Till a few years ago, there was a gender bias in the HUF rules because females id not have an equal share in the ancestral property. This changed in 2005 when the Hindu Succession Act was amended to give equal rights to daughters even after they were married. “The 2005 amendment was a watershed for female rights,” beams chartered accountant Minal Agarwal.
Income and tax of HUF
There are five basic heads of income, including salary, capital gains, rent, profit from business, and income from other sources. Except for salary, the HUF can earn from all of these. It can invest the initial corpus as well as the gifts received in subsequent years to earn capital gains. Ancestral property can be let out to earn rental income. It can also start a business and earn profit from it. Interest and royalty incomes are categorised as other sources.
The karta will have to maintain the books of accounts of the HUF and file tax returns on its behalf. The date of filing tax returns and the tax rate are no different from that of individual taxpayers. He also needs to invest to save tax under Section 80C and 80CCF.
Should you go for HUF?
The HUF arrangement especially suits taxpayers who also have income from ancestral property and expect to inherit financial assets. Such taxpayers will be able to divert the inheritance to the HUF, thus preventing their personal tax liability from shooting up. It may not be advantageous for someone with a low income or who doesn’t have ancestral property.
Similarly, it will be particularly useful for taxpayers with a very high savings rate. Many taxpayers in the high income bracket quickly exhaust their Sec 80C limit by the PF and children’s school fee. They will be able to get tax benefits on other investments. However, somebody who is not able to save the 1 lakh under Section 80C will not gain from the additional deduction available to his HUF.

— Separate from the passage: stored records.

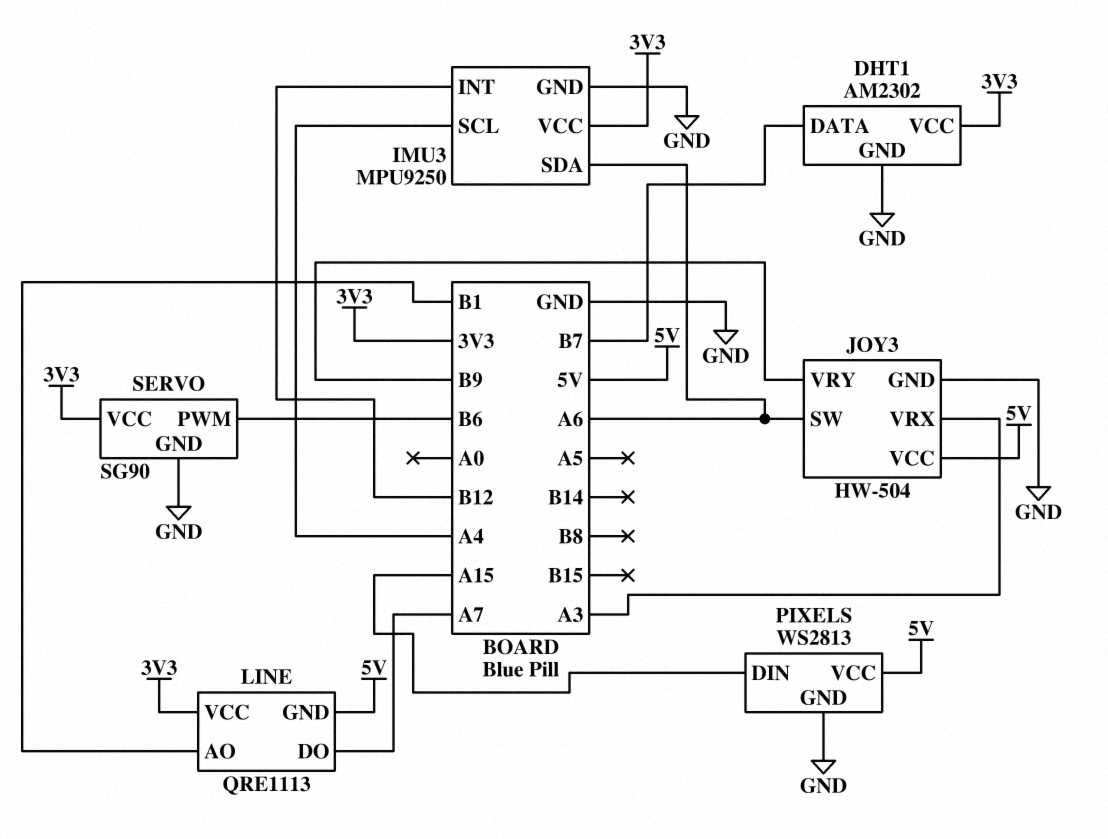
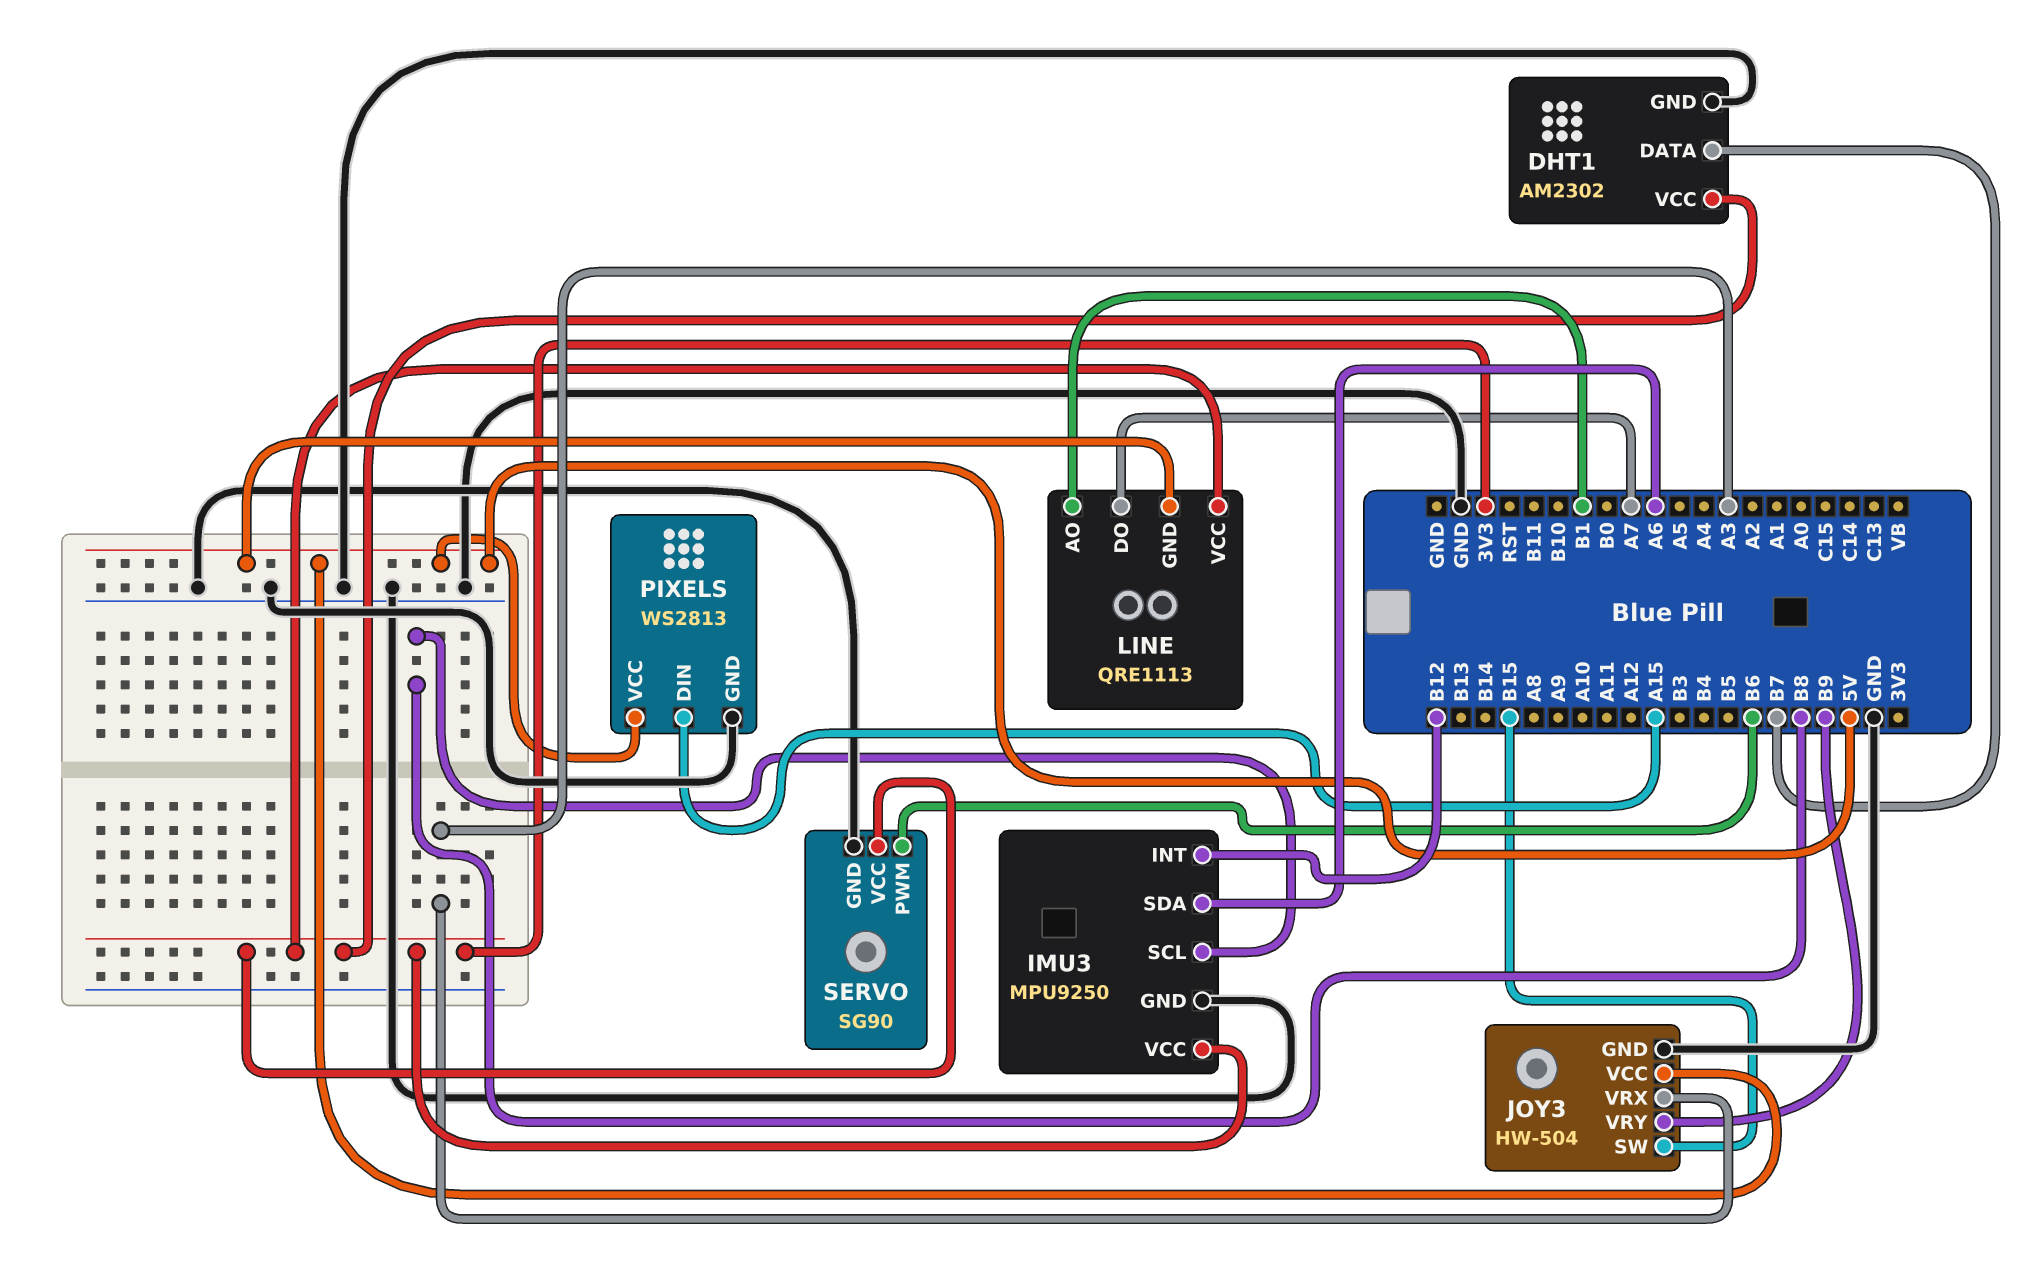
IMU3 pin SCL: A4 -> B8
JOY3 pin SW: A6 -> B15

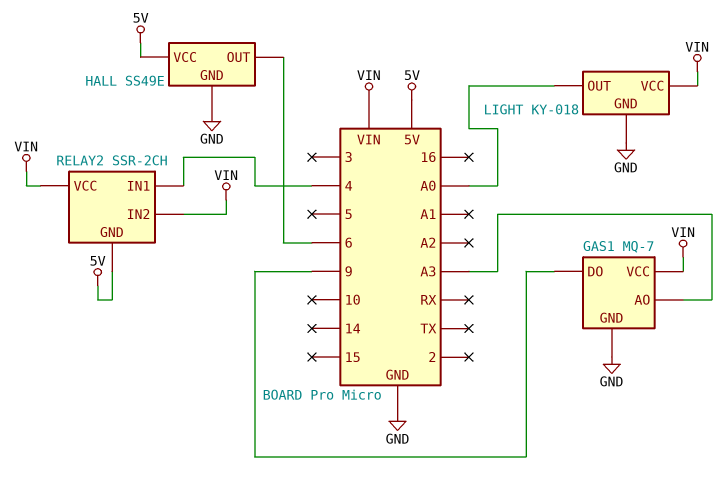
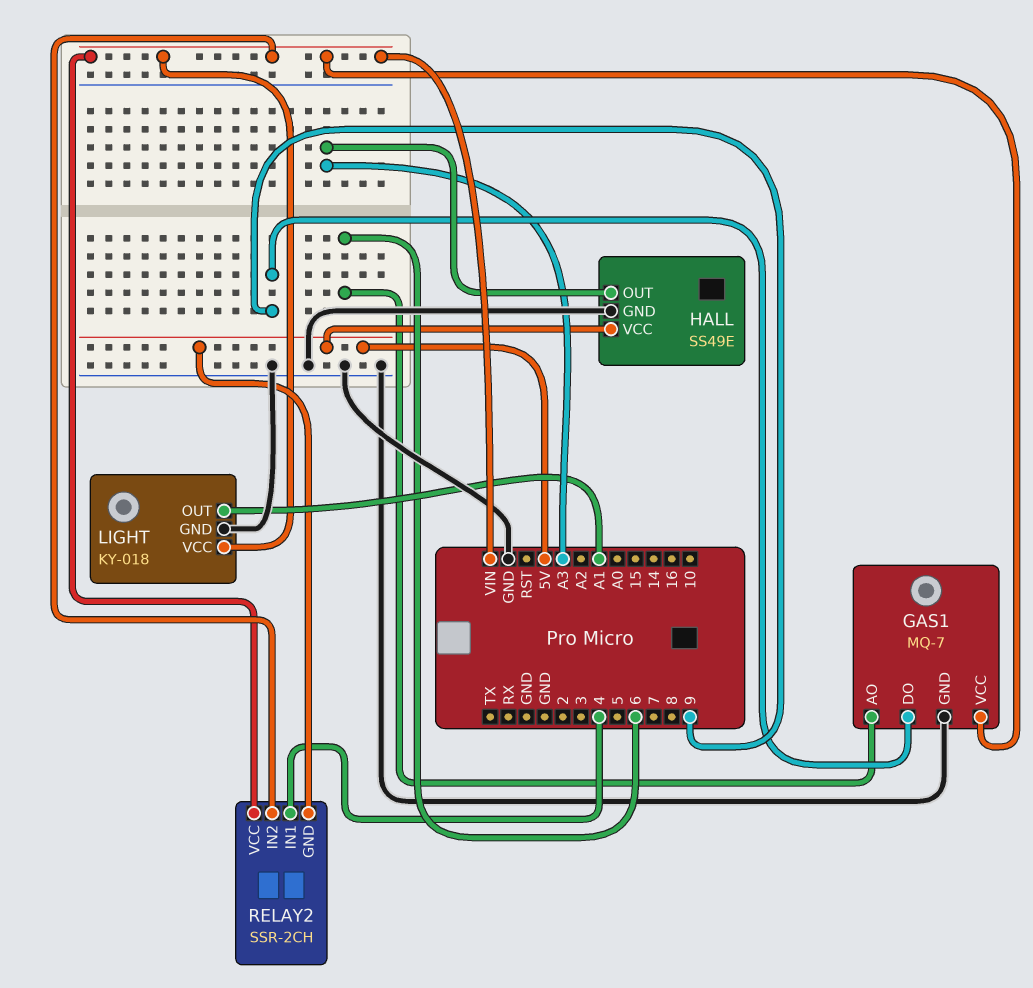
GAS1 pin AO: A3 -> 6
HALL pin OUT: 6 -> A3
LIGHT pin OUT: A0 -> A1

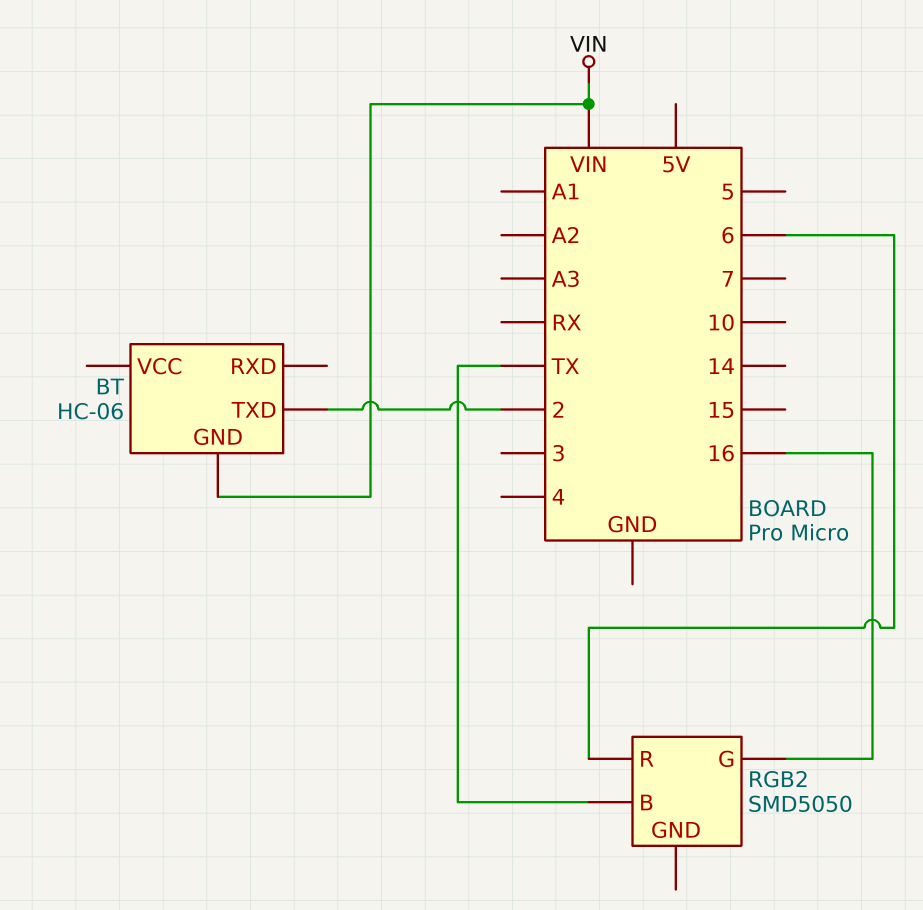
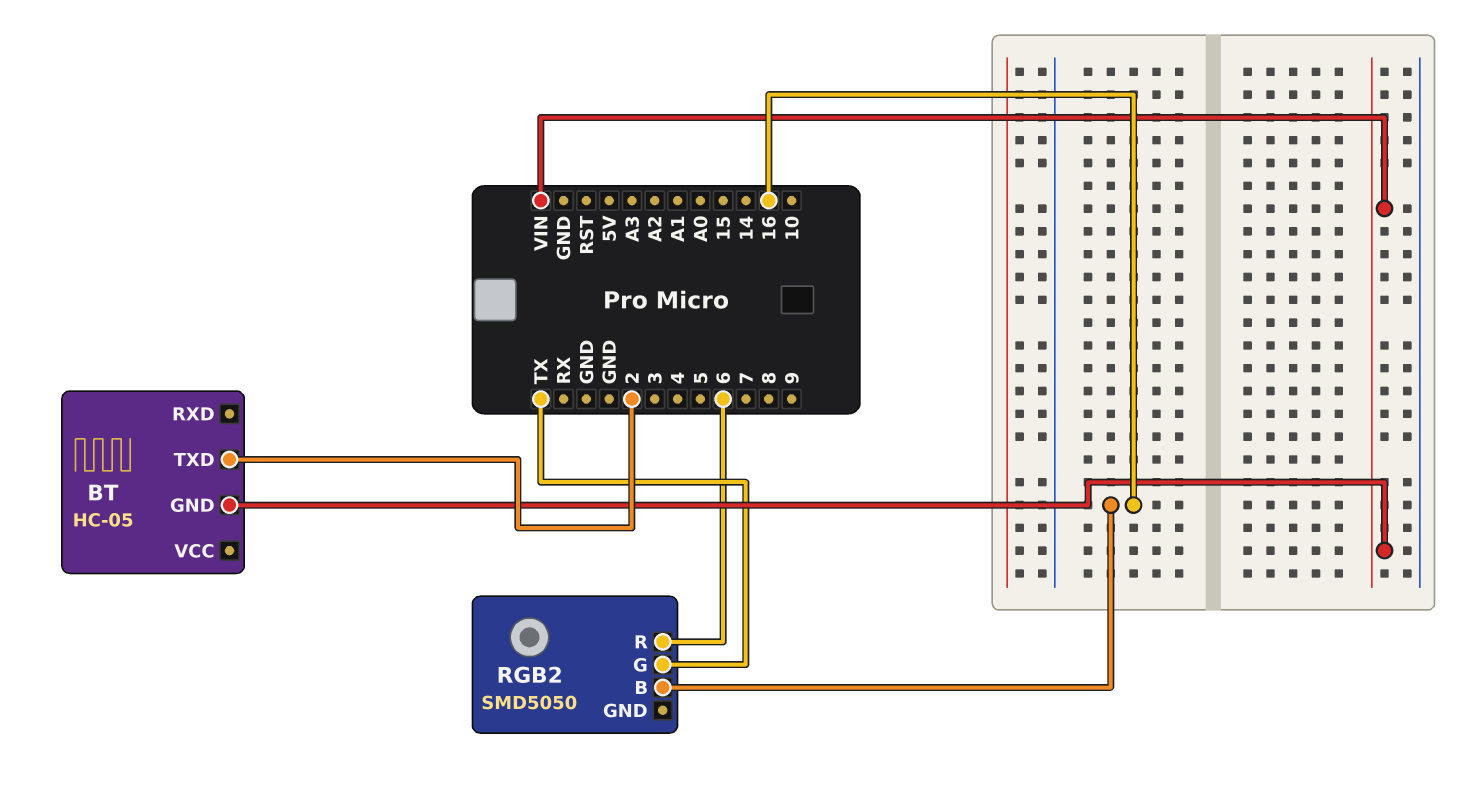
BT: HC-06 -> HC-05
RGB2 pin B: TX -> 16
RGB2 pin G: 16 -> TX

Even so, keep in mind that once an HUF is established and assets are transferred to the family hotchpot, the income from these assets would continue to be assessed as HUF income till the HUF is partitioned completely. It is also essential that all co-parceners act in the best interest of the family. “Every co-parcener can demand the partition of the HUF property. Even if one asks for his share, the entire HUF will have to be partitioned,” points out Priyambada Sen, senior manager with Deloitte India.
HUF in 3 steps Here are the legal formalities involved in forming an HUF.
Use a capital asset to establish the corpus of the HUF. This can be ancestral property, assets gifted by relatives and friends, or received by the HUF through a will. If you give a personal asset to the HUF, the income will be clubbed with your own. Gifts of over 50,000 a year received by HUF will be taxable. The best way is for the HUF to receive assets as part of a will.
You have to prepare a deed on stamp paper declaring the formation of the HUF. It should have all the details, including the name of karta, co-parceners, address and source of funds in the corpus. Once the declaration deed is made, the karta should apply for a permanent account number (PAN) for the HUF. This is mandatory because all financial transactions must carry PAN.
After you are allotted a PAN, open a bank account in the name of the HUF.  It is also advisable to get some stationery printed for official communication. The HUF is now functional. The karta will have to invest in tax-saving instruments and file tax returns on behalf of the HUF.